Gemeenschappelijk gebruik van waarnemingsgegevens

De drie regio’s hebben elk hun specifieke rapportagemethoden voor de luchtkwaliteit waardoor burgers in grensregio’s soms dubbelzinnige informatie krijgen. Vooral wanneer de ene regio wel en de andere niet waarschuwt voor piekpollutie is dit verwarrend. Deze module wil gegevens van luchtkwaliteitsmeetstations in het gebied Frankrijk-Wallonië-Vlaanderen bundelen en overeenstemmen.

Concreet omvat de module drie acties:

Inventarisatie van emissies

Op dit moment worden de uitstoot van luchtverontreinigende stoffen per sector en per jaar gemeten of berekend en in een inventaris beschreven. Deze inventarissen kunnen gebruikt worden om luchtkwaliteitskaarten op te maken. Ook elk meetstation heeft een inventaris die opgesteld, opgeslagen en verdeeld wordt met verschillende methoden naargelang de regio. Om een homogene en samenhangende gegevensbank te produceren, is het noodzakelijk om:

      • de lijst van geïnventariseerde verontreinigende stoffen, de beschikbare jaren en de perimeters van elk register te definiëren;
      • de ruimtelijke resultaten van de registers te vergelijken;
      • de geconstateerde verschillen te bespreken;
      • kruiscontroles uit te voeren van de gebruikte methoden en invoergegevens;
      • de beste methode te kiezen in het licht van de beschikbare gegevens;
      • de belangrijkste sectoren te selecteren waarvoor gegevens moeten worden verzameld.

VEREISTE HANDELINGEN –
[a] Uit welk gebied wil de module volgens de leestekst over luchtkwaliteit de gegevens van meetstations bundelen?
[b] Schrijf de leestekst over luchtkwaliteit verder vanaf het punt waar die ophoudt.

AANGELEVERDE ITEMS –
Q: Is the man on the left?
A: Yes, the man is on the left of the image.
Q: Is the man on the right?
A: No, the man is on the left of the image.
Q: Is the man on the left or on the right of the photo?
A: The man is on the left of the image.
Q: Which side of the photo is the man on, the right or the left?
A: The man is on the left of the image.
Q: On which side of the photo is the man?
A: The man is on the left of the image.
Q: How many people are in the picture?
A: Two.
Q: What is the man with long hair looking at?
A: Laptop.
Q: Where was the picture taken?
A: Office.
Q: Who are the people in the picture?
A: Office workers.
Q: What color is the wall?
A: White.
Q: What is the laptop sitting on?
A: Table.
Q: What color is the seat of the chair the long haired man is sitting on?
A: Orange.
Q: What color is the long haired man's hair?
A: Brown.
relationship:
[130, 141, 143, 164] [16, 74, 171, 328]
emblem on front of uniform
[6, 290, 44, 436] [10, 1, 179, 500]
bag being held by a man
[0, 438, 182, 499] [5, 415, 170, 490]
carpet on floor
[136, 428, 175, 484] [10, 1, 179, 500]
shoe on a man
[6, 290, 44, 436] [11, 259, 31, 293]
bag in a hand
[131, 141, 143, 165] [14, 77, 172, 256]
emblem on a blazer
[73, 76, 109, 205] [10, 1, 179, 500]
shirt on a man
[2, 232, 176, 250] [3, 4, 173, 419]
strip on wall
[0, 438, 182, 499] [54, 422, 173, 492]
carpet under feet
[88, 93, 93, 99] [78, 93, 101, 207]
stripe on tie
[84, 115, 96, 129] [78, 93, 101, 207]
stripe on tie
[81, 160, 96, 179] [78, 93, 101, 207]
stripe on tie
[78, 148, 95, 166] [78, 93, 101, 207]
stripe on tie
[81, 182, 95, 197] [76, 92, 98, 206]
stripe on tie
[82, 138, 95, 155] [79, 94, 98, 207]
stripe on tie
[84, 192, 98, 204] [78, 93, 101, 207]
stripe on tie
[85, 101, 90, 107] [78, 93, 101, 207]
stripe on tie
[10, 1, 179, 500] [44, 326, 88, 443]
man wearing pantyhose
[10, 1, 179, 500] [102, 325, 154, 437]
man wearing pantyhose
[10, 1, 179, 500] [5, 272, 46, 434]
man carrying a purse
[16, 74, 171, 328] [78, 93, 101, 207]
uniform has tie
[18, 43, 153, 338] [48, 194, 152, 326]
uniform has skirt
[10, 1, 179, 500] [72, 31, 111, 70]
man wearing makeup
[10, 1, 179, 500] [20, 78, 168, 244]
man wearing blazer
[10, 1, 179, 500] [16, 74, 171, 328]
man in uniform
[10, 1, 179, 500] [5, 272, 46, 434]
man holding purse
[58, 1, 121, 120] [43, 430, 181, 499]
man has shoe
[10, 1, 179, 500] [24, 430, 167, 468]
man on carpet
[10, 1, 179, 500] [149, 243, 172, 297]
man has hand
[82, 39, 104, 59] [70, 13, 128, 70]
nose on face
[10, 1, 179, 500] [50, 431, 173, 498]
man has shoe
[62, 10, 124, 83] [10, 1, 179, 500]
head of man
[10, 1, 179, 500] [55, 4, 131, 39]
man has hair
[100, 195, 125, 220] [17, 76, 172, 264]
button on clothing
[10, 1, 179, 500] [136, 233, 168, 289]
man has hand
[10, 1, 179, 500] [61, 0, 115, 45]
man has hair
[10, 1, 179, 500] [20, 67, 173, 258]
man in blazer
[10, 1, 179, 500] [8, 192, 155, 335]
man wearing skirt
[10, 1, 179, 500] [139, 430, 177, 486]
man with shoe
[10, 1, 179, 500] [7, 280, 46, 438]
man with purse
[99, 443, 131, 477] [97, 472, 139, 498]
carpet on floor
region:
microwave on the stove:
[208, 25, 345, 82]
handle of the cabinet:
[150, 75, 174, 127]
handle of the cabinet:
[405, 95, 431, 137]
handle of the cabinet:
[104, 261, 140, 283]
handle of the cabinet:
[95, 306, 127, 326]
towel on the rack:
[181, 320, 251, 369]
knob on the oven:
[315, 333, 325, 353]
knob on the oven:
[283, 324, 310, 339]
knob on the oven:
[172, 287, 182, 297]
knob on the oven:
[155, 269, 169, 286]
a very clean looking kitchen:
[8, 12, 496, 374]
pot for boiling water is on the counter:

RESULTATEN –
[a] Uit het gebied Frankrijk-Wallonië-Vlaanderen.

[b]
Om deze gegevensbank aan te passen aan een grensoverschrijdend voorspellingsmodel voor de luchtkwaliteit, is het noodzakelijk om:

      • de methode, de beschikbare instrumenten en de te gebruiken tijdsprofielen uit te wisselen;
      • vervuilende emissies te verdelen over een ruimtelijk en tijdelijk raster dat is aangepast aan het model;
      • de in de databank opgeslagen waarden aan te passen aan het juiste numerieke formaat.
Ontwikkeling en validatie van aanvullende meet- en karakteriseringsinstrumenten
Er zijn verschillende methoden om de luchtkwaliteit te meten:

      • monitoringstations
        Deze cabines zijn ingericht met apparatuur die de concentraties van verontreinigende stoffen in de lucht continu en direct meten. Vaste stations, die over het algemeen op openbare plaatsen staan, hebben een specifieke monitoringdoelstelling (stedelijk, randstedelijk, nabij auto’s, nabij industrie, platteland). Afhankelijk van hun typologie zijn deze stations verschillend uitgerust. Het meetsysteem is heel goed maar duur.
        Naast de continue luchtkwaliteitsmeting zijn er mobiele stations voor eenmalige studies.
        De resultaten worden vergeleken met emissie-inventarissen en meteorologische gegevens om kaarten voor luchtkwaliteitsmodellen te ontwikkelen.
        Vlaanderen heeft 75 vaste stations, Hauts-de-France 53 en Wallonië 24.

        Lille-Leeds station ©AtmoHdF

      • passieve buisjes
        Deze zijn betrouwbaar en eenvoudig te gebruiken en kunnen goedkoop grote zones dekken. Omdat het aantal metingen toeneemt is het een nuttig instrument om modelleringskaarten te valideren. Voor het TransfAIR-project wordt stikstofdioxide (NO2) in de winter en de zomer op 200 meetpunten (100 in Frankrijk en 100 in België) gemeten via buiscampagnes.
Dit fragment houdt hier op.